## [Entries shown]
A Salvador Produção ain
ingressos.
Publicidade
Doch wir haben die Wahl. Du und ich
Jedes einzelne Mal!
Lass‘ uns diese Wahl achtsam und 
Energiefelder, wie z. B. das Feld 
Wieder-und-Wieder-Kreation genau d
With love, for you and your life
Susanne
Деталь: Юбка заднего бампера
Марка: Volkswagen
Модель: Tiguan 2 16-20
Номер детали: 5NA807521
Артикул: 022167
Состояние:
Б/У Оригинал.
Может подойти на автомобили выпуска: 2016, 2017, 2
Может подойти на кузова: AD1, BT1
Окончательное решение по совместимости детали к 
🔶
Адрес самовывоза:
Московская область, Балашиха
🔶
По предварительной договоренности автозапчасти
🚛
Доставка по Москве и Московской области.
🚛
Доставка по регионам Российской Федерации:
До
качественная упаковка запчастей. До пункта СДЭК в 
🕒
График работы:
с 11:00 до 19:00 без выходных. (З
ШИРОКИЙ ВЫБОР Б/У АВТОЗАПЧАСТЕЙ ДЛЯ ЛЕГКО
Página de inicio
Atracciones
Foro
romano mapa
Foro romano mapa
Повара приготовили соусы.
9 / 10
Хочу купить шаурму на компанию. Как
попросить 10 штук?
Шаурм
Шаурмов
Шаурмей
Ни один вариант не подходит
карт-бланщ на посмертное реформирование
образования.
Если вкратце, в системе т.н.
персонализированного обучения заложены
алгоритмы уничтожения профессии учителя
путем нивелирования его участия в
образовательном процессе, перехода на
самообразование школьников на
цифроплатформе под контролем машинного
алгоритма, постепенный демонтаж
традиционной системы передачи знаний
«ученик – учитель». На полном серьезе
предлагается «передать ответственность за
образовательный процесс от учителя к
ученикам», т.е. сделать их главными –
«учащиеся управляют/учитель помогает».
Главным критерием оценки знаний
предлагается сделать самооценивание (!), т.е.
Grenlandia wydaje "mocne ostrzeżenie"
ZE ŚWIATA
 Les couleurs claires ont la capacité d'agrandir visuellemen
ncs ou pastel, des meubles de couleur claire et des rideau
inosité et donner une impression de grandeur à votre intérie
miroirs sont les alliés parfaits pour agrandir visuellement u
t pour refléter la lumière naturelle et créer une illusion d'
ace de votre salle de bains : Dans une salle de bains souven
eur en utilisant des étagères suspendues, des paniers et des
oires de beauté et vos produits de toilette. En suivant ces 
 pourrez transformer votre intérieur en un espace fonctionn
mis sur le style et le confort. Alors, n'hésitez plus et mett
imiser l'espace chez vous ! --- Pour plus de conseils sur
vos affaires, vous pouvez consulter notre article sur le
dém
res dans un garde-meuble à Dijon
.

## [Problem to work on]
Duplicate the items line for line, from the start through the line containing "образования.", including that line.

## [Answer section]
A Salvador Produção ain
ingressos.
Publicidade
Doch wir haben die Wahl. Du und ich
Jedes einzelne Mal!
Lass‘ uns diese Wahl achtsam und 
Energiefelder, wie z. B. das Feld 
Wieder-und-Wieder-Kreation genau d
With love, for you and your life
Susanne
Деталь: Юбка заднего бампера
Марка: Volkswagen
Модель: Tiguan 2 16-20
Номер детали: 5NA807521
Артикул: 022167
Состояние:
Б/У Оригинал.
Может подойти на автомобили выпуска: 2016, 2017, 2
Может подойти на кузова: AD1, BT1
Окончательное решение по совместимости детали к 
🔶
Адрес самовывоза:
Московская область, Балашиха
🔶
По предварительной договоренности автозапчасти
🚛
Доставка по Москве и Московской области.
🚛
Доставка по регионам Российской Федерации:
До
качественная упаковка запчастей. До пункта СДЭК в 
🕒
График работы:
с 11:00 до 19:00 без выходных. (З
ШИРОКИЙ ВЫБОР Б/У АВТОЗАПЧАСТЕЙ ДЛЯ ЛЕГКО
Página de inicio
Atracciones
Foro
romano mapa
Foro romano mapa
Повара приготовили соусы.
9 / 10
Хочу купить шаурму на компанию. Как
попросить 10 штук?
Шаурм
Шаурмов
Шаурмей
Ни один вариант не подходит
карт-бланщ на посмертное реформирование
образования.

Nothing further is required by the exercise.